Find the string "lines" in the listing below and return each line it appears in.
==============================
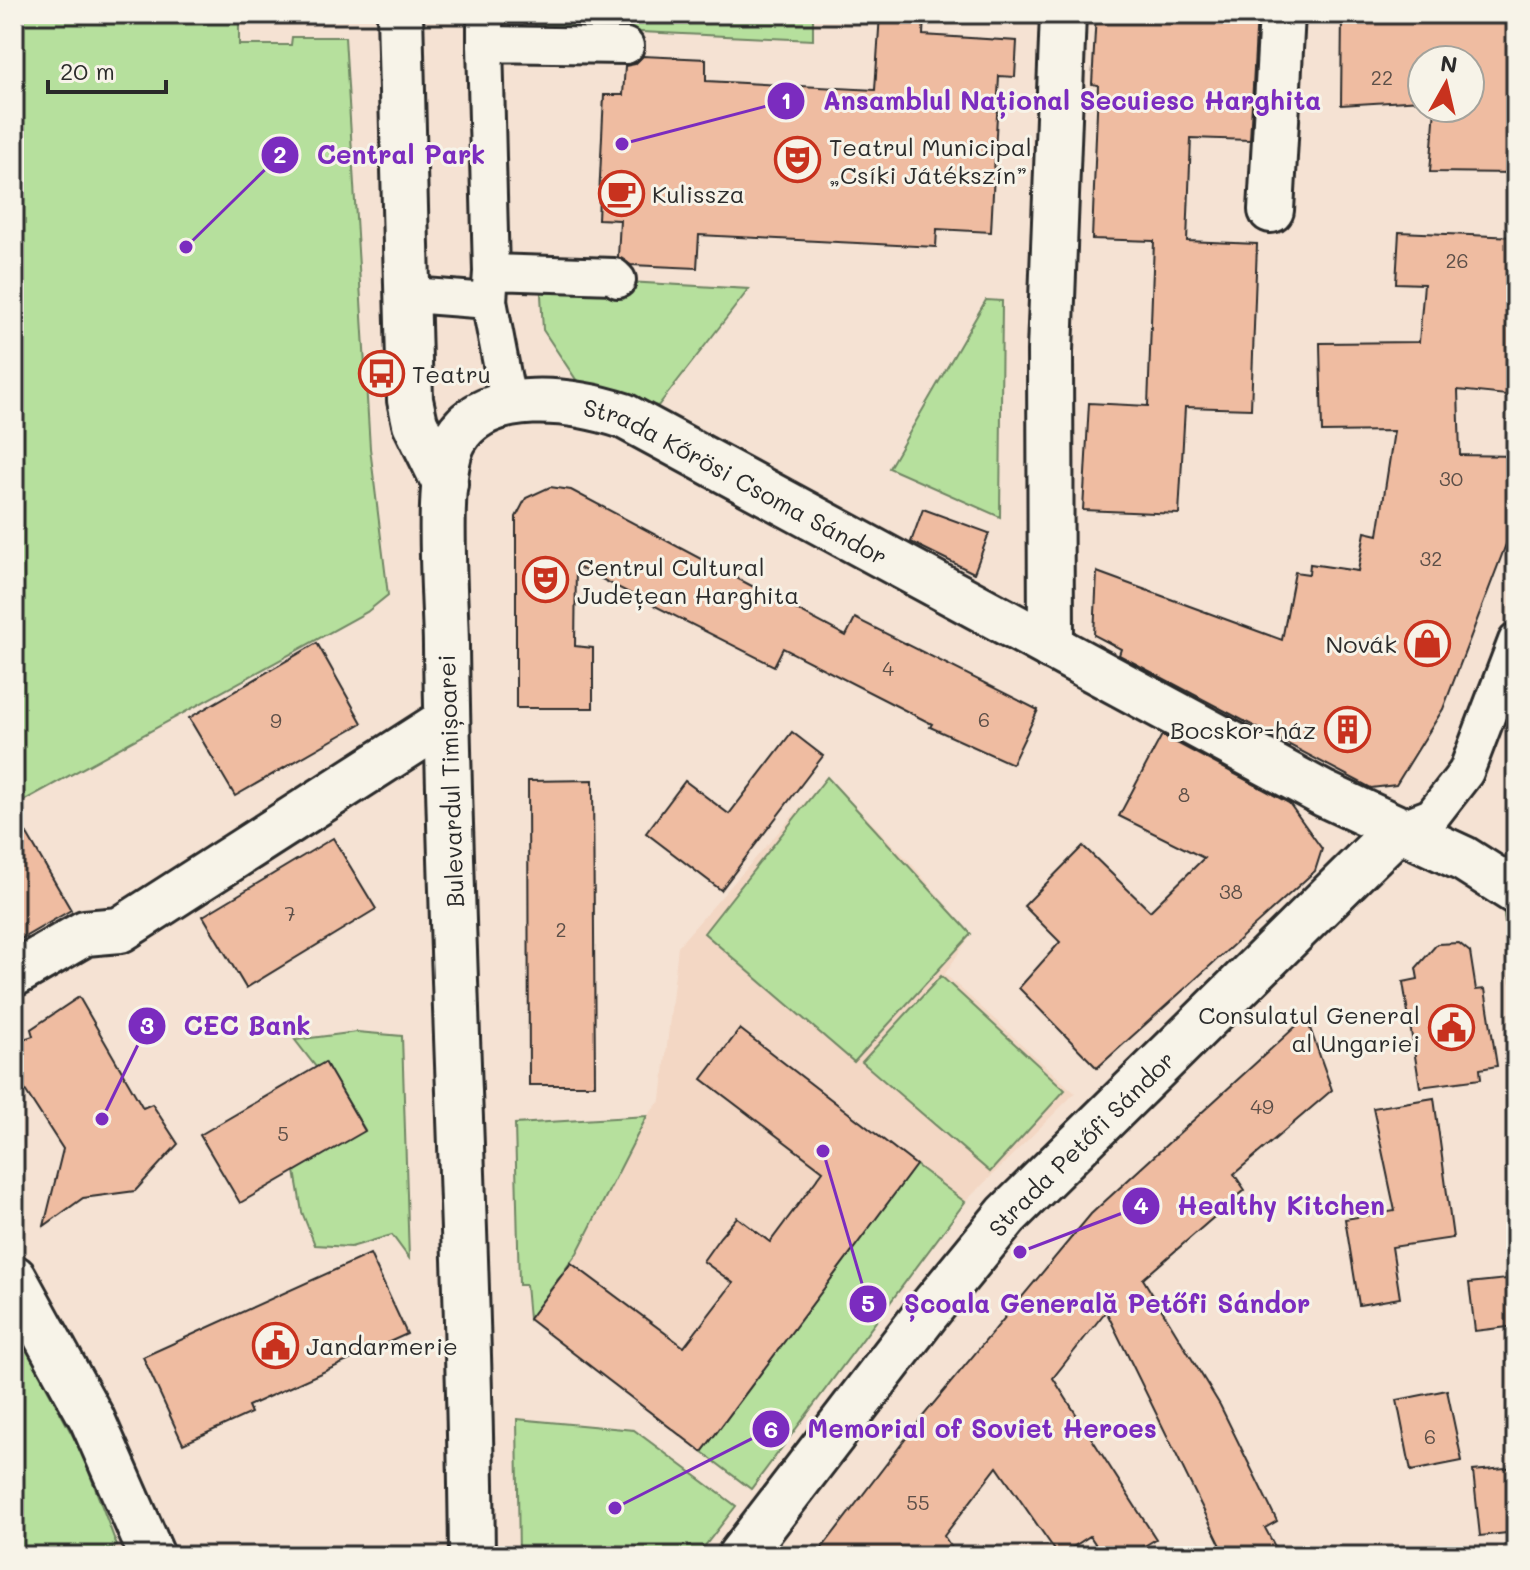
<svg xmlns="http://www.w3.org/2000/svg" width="1530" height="1570" font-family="Mali,sans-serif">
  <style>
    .built { fill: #f3d7c4 }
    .green { fill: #b6e09d; stroke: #708664; stroke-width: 2 }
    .building { fill: #efbca1; stroke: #2b2b2b; stroke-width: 2 }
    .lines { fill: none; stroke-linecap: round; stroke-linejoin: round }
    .pedestrian-casing { stroke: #2b2b2b; stroke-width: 40 }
    .minor-casing { stroke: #2b2b2b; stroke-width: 50 }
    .tertiary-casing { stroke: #2b2b2b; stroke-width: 50 }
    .pedestrian { stroke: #f7f3e8; stroke-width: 34 }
    .minor { stroke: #f7f3e8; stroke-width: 44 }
    .tertiary { stroke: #f7f3e8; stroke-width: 44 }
    .labels { text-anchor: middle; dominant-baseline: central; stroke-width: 6; stroke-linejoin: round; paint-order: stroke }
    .number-label { font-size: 20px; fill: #5c4f48 }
    .poi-label { font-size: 24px; fill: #2b2b2b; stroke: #f7f3e8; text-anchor: start }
    .street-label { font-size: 24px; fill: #2b2b2b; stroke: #f7f3e8 }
    .leader { fill: none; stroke: #7b2cbf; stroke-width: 3 }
    .callout-dot { fill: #7b2cbf; stroke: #f7f3e8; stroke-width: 3 }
    .mark-label { font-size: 24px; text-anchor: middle; font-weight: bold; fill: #fff }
    .callout-label { font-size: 26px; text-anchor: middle; font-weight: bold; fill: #7b2cbf; stroke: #f7f3e8; stroke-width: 6; stroke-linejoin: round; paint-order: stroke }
  </style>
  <rect width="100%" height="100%" fill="#f5e2d3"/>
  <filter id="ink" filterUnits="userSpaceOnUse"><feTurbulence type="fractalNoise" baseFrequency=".0125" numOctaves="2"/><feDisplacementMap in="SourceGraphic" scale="16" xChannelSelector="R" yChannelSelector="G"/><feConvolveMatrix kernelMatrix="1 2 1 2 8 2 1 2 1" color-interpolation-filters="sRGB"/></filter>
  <g filter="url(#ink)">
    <polygon class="built" points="827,777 909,861 971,934 945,974 1075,1093 965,1202 751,1489 529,1319 577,1253 647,1116 661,1100 678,946"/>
    <g class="green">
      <polygon points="14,14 239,14 239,45 291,45 292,37 345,37 370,448 388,595 367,612 14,806"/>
      <polygon points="535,14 813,14 813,40 535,27"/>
      <polygon points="540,277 749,289 658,406 585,393 543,330"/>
      <polygon points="986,300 1002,301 1000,517 889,468"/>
      <polygon points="827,777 971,934 854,1062 704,933"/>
      <polygon points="1503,906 1516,913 1516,1019"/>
      <polygon points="941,976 1065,1090 990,1172 862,1062"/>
      <polygon points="357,1032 402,1036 409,1258 392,1235 351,1247 315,1245 302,1212 295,1171 365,1130 325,1063 316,1067 295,1040"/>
      <polygon points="647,1116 577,1253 529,1319 526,1285 519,1285 515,1124"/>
      <polygon points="916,1165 965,1202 751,1489 702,1452"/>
      <polygon points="14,1327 81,1451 117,1546 90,1556 14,1556"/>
      <polygon points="517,1419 634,1430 736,1506 697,1556 519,1556"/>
    </g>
    <g class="building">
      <polygon points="880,14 924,14 923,35 1017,41 1015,77 999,76 991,232 937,229 936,247 699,235 697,268 631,265 618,257 620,220 598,219 604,95 623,95 625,66 635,64 643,56 706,59 706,81 875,90"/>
      <polygon points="1096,14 1257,14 1250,140 1191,138 1187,241 1257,244 1251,409 1185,407 1179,514 1083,510 1089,403 1148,406 1154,241 1092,239 1098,85 1092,84"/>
      <polygon points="1342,14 1516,14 1516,173 1430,172 1435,108 1470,108 1470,60 1422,60 1422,100 1341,105"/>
      <polygon points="1399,232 1516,237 1516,396 1458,390 1460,455 1516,456 1516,518 1443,709 1396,785 1371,788 1119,655 1121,649 1094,635 1097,572 1282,640 1295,572 1309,574 1310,564 1358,571 1365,532 1378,535 1394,431 1322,432 1320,343 1419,342 1424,284 1396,283"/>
      <polygon points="550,487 571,490 846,636 855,618 1038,710 1012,764 930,727 932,724 783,648 774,666 576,566 575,646 593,648 593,708 516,708 516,517 526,498"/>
      <polygon points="923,509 989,533 974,573 911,542"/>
      <polygon points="317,643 362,723 235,796 189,718"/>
      <polygon points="792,732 823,756 721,890 646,833 685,781 729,814"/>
      <polygon points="1162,735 1289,803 1322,849 1315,871 1097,1068 1019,988 1060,942 1024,906 1083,846 1150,911 1204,858 1119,816"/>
      <polygon points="593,780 595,1085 529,1085 528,781"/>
      <polygon points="14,812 71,910 14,943"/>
      <polygon points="333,838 376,909 246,988 203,916"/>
      <polygon points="1459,943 1470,952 1476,990 1485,989 1497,1066 1480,1069 1481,1079 1420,1087 1403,982 1418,979 1416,968 1437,944"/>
      <polygon points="79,997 143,1108 152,1104 178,1144 135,1191 83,1198 44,1226 63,1149 14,1073 14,1042 33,1036 31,1029"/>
      <polygon points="1306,1017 1332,1090 1234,1174 1245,1190 1143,1279 1220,1405 1277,1521 1265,1528 1280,1556 1226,1556 1106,1311 1053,1378 1156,1539 1128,1556 1103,1556 1090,1536 1059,1556 997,1467 944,1536 957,1556 816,1556 923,1416 1091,1214"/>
      <polygon points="740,1029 916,1165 702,1452 529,1319 571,1263 684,1347 733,1283 703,1261 720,1237 737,1217 770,1242 823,1171 702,1079"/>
      <polygon points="325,1062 365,1131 240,1203 200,1135"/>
      <polygon points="1434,1098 1453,1238 1392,1247 1400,1298 1359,1305 1345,1219 1395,1211 1373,1108"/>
      <polygon points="370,1254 407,1334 248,1406 251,1413 183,1444 143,1357"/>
      <polygon points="1516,1278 1516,1326 1475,1331 1469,1283"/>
      <polygon points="1447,1390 1462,1461 1411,1471 1397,1400"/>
      <polygon points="1516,1467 1516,1532 1480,1536 1473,1471"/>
    </g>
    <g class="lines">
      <defs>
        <g id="pedestrian">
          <polyline points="485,14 485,44"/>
          <polyline points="491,272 485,44 626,46"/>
          <polyline points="424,296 489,301 506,390"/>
          <polyline points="489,301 491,272 614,276 618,280"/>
          <polyline points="1398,829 1432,816 1466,772 1516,641"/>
        </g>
        <g id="minor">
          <polyline points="1271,210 1282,14"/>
          <polyline points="1051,647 1050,351 1063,14"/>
          <polyline points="14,974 85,933 120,930 447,720"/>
        </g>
        <g id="tertiary">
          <polyline points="400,14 410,400 415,423 445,484"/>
          <polyline points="14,1278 92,1419 152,1556"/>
          <path id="s1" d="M472 1556C469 1253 450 950 446 647 446 601 434 474 455 439 486 386 575 400 624 416L1324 794 1464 859 1516 892"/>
          <path id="s2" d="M740 1556 926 1314 1007 1215 1398 829"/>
        </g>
      </defs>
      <use href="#pedestrian" class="pedestrian-casing"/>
      <use href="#minor" class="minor-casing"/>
      <use href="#tertiary" class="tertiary-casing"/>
      <use href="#pedestrian" class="pedestrian"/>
      <use href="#minor" class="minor"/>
      <use href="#tertiary" class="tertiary"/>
    </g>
  </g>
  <defs>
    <symbol id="theatre-ring" viewBox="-11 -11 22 22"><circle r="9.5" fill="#f7f3e8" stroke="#c8321e" stroke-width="1.5"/><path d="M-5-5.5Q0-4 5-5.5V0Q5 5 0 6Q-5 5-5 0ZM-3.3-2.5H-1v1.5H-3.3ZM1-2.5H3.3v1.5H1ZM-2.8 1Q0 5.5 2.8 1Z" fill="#c8321e"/></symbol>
    <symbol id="cafe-ring" viewBox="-11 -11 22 22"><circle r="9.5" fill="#f7f3e8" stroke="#c8321e" stroke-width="1.5"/><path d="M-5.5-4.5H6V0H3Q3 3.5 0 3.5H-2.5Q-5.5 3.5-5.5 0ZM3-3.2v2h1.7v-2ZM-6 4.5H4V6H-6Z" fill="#c8321e"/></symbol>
    <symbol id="bus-ring" viewBox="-11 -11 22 22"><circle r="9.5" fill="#f7f3e8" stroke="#c8321e" stroke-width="1.5"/><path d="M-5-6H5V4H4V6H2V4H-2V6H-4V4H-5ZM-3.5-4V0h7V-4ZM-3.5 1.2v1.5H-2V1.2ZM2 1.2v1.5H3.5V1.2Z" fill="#c8321e"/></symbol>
    <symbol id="shop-ring" viewBox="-11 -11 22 22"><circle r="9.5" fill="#f7f3e8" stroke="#c8321e" stroke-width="1.5"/><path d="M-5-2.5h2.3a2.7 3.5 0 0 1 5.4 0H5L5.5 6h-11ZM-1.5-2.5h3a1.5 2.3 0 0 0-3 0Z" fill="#c8321e"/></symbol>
    <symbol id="building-ring" viewBox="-11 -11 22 22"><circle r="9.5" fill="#f7f3e8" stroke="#c8321e" stroke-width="1.5"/><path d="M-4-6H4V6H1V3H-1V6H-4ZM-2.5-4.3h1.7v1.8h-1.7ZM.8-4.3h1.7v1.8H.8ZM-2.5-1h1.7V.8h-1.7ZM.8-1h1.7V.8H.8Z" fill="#c8321e"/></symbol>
    <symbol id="civic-ring" viewBox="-11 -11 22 22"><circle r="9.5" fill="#f7f3e8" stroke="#c8321e" stroke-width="1.5"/><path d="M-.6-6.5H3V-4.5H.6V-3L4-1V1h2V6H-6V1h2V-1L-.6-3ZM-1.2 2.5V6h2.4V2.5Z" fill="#c8321e"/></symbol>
  </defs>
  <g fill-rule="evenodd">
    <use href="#theatre-ring" x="772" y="134" width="51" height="51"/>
    <use href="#cafe-ring" x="596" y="168" width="51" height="51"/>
    <use href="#bus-ring" x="356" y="348" width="51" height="51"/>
    <use href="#theatre-ring" x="520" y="554" width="51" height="51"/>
    <use href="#shop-ring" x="1402" y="618" width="51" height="51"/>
    <use href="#building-ring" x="1322" y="704" width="51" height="51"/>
    <use href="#civic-ring" x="1426" y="1002" width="51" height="51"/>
    <use href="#civic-ring" x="250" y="1320" width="51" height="51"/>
  </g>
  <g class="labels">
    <g class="number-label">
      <text x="1382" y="77">22</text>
      <text x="1457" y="260">26</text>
      <text x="1451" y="478">30</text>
      <text x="1431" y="558">32</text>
      <text x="888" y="668">4</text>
      <text x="984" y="719">6</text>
      <text x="276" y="720">9</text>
      <text x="1184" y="794">8</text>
      <text x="1231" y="891">38</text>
      <text x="290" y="913">7</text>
      <text x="561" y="929">2</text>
      <text x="1262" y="1106">49</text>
      <text x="283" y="1133">5</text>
      <text x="1430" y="1436">6</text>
      <text x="918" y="1502">55</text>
    </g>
    <g class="poi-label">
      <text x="829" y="146">Teatrul Municipal<tspan x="829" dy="28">„Csíki Játékszín”</tspan></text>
      <text x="652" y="193">Kulissza</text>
      <text x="412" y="373">Teatru</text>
      <text x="577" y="566">Centrul Cultural<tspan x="577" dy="28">Județean Harghita</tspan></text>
      <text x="1397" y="643" text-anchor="end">Novák</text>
      <text x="1316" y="729" text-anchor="end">Bocskor-ház</text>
      <text x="1420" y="1014" text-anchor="end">Consulatul General<tspan x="1420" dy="28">al Ungariei</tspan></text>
      <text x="306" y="1345">Jandarmerie</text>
    </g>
    <g class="street-label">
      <text stroke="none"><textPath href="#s1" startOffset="1430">Strada Kőrösi Csoma Sándor</textPath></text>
      <text transform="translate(450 781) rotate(-92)">Bulevardul Timișoarei</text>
      <text stroke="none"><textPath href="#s2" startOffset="536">Strada Petőfi Sándor</textPath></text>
    </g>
  </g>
  <path class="leader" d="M622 144L786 101M186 247L280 155M102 1119L147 1026M1020 1252L1141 1206M823 1151L868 1304M615 1508L771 1429"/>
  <g class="callout-dot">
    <circle cx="622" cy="144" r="8"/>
    <circle cx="186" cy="247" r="8"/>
    <circle cx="102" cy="1119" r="8"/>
    <circle cx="1020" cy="1252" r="8"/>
    <circle cx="823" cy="1151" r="8"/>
    <circle cx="615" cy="1508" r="8"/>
    <circle cx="786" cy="101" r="20"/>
    <circle cx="280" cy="155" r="20"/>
    <circle cx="147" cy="1026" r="20"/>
    <circle cx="1141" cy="1206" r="20"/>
    <circle cx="868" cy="1304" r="20"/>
    <circle cx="771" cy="1429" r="20"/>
  </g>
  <g class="mark-label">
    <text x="786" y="109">1</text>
    <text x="280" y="163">2</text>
    <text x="147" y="1034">3</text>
    <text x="1141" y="1214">4</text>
    <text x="868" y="1312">5</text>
    <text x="771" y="1438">6</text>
  </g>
  <g class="callout-label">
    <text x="1072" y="110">Ansamblul Național Secuiesc Harghita</text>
    <text x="401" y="164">Central Park</text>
    <text x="247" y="1035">CEC Bank</text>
    <text x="1281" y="1215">Healthy Kitchen</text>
    <text x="1107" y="1313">Școala Generală Petőfi Sándor</text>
    <text x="982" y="1438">Memorial of Soviet Heroes</text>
  </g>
  <rect width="1530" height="1570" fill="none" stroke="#f7f3e8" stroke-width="48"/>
  <rect x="24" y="24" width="1482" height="1522" fill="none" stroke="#2b2b2b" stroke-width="3" filter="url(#ink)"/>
  <g transform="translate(1446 84) rotate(8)"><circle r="38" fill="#f7f3e8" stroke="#a5a39c" stroke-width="2"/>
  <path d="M0-6L14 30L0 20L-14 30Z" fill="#c8321e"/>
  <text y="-12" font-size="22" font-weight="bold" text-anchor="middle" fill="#2b2b2b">N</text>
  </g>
  <path d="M48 80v12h118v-12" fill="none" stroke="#2b2b2b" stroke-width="4"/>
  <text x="60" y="80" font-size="24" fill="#2b2b2b" stroke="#f7f3e8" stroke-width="6" paint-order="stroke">20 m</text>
</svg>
==============================
Expected answer
    .lines { fill: none; stroke-linecap: round; stroke-linejoin: round }
    <g class="lines">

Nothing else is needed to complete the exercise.